My Dungeon Damage game had four tiers of common races:
Common: Human. We had two of these.
Not as common: Elf, Dwarf. We had an elf.
Out of the ordinary: Gnoll, Orc, Triton. We had a triton.
Everything else: Nothing from this group in the party, but it would have been possible given a good explanation.

My Twilight world, on the other hand, is built for a ruleset that allows all sorts of character building tricks, so I provide a couple dozen races that form most of the population, then start throwing in options like minority genetic projects, dragonspawn, unique cyborgs, and half-demons, encouraging people to use whatever they can come up with inside their character budget. Even the human races aren't very ordinary: there are bownar, tall tattooed tribals, who have keen smell; tallaern, who have an unusual point to their earlobes and live in great sea-cities; cathedrals, chubby little fellows who worship dragons and have a few more fingernails than necessary; and androgynes, who are rather pretty but spend most of their time waging war in an icefield in the sky.

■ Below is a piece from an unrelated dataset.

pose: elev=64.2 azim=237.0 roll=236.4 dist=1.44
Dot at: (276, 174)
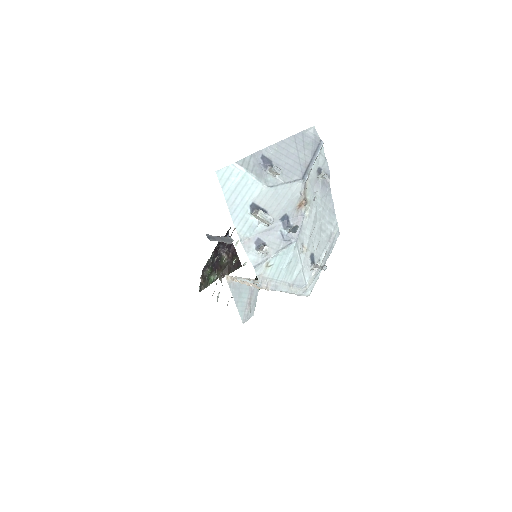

The next most common race lives in hive cities and doesn't use equipment because of the predominance of shapechanging magic... and that's not leaving the 'no challenge to play' lists.

Twilight's not a world designed to say 'no'.
 

For my next campaign, the region we're playing in is 99% Human and 1% Dwarf, so those are the recommended starting races.

A Gnome or a Halfling may be allowed, with the caveat that no one has ever seen one before, so they'll either mistake it for a small child, or think it's some kind of evil monster and try to kill it. But likely they won't take it seriously as an intelligent equal.

A Half-Orc is possible, but with a warning that Orcs are hated and feared, and a Half-Orc will be too. And that I won't minimize the role-playing nightmare that this entails.

No other races. Period. All the other races are hostile monsters and wouldn't survive attempted entry into any town. Or they're completely unknown, which makes them "hostile monsters" to the people of the region, with good reason.
 

BiggusGeekus said:
There is no such thing as too many PC races. There is such a thing as too many NPC races.

PCs should be allowed choices, NPCs get the retrictions.
Frostmarrow said:
One way to do it would be to just allow whatever the player's pick. No one picked dwarf? -Dwarfs don't exist.
This two quotes sum up my philosophy exactly.

Except for elves and halflings. They bother me.